[GIVEN DATA Boundary: Start]

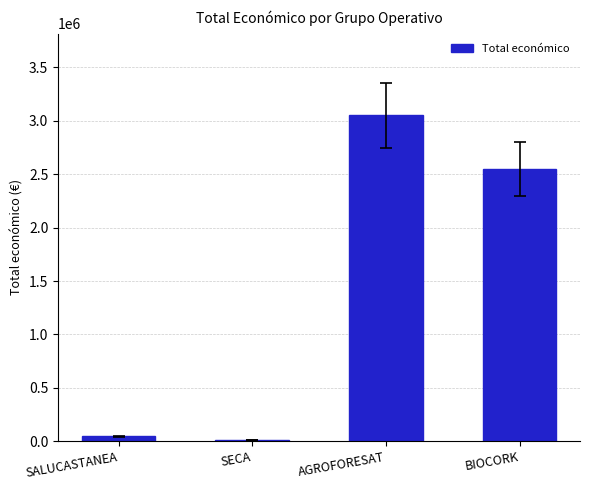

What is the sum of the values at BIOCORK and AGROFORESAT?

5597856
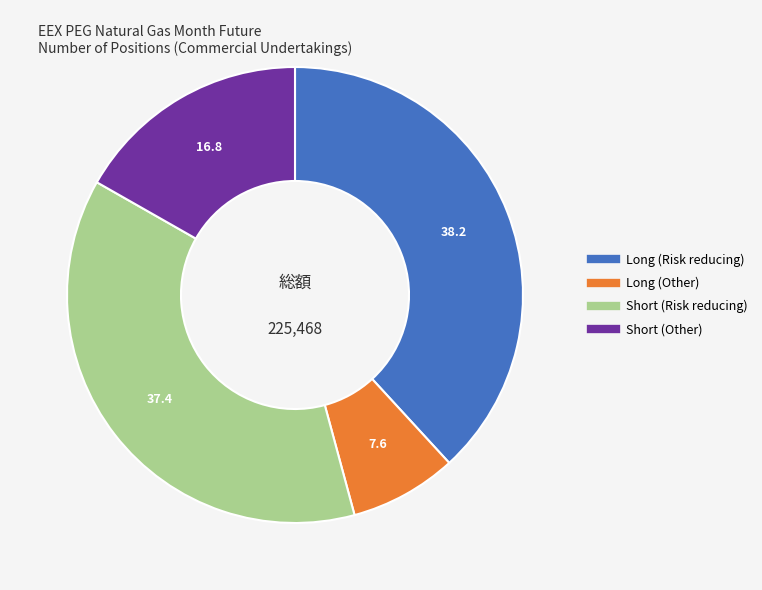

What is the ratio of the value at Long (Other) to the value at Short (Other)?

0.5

[GIVEN DATA Boundary: End]
[GIVEN DATA Boundary: Start]

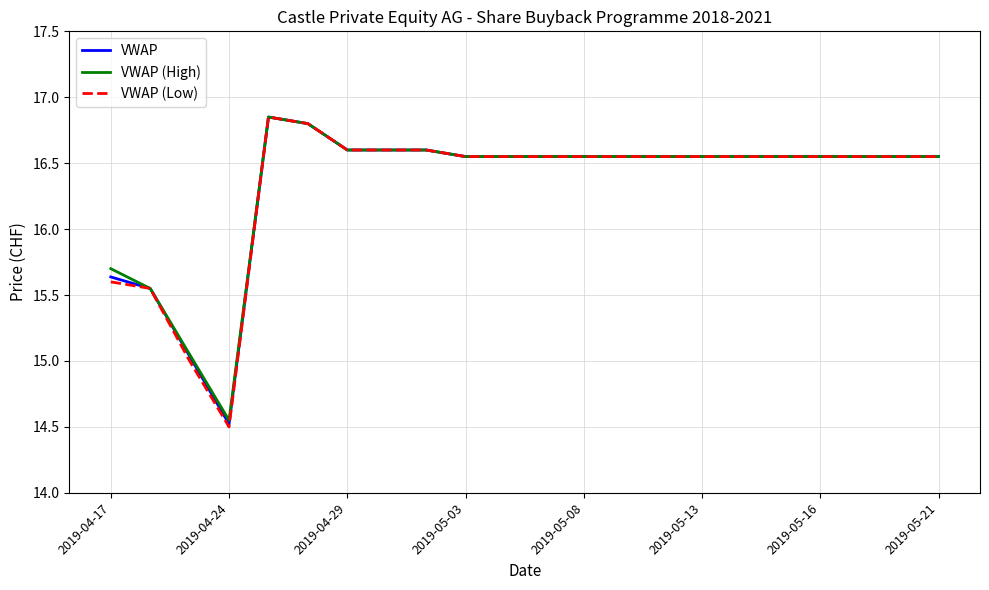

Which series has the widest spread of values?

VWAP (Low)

[GIVEN DATA Boundary: End]

YOUR OBJECTIVE:
Present the data above as a numbered list. Start at the line that has "What is the sum", stop after the line that has "What is the ratio", and skip both blank lines and pictures.

PROBLEM SOLUTION:
1. What is the sum of the values at BIOCORK and AGROFORESAT?
2. 5597856
3. What is the ratio of the value at Long (Other) to the value at Short (Other)?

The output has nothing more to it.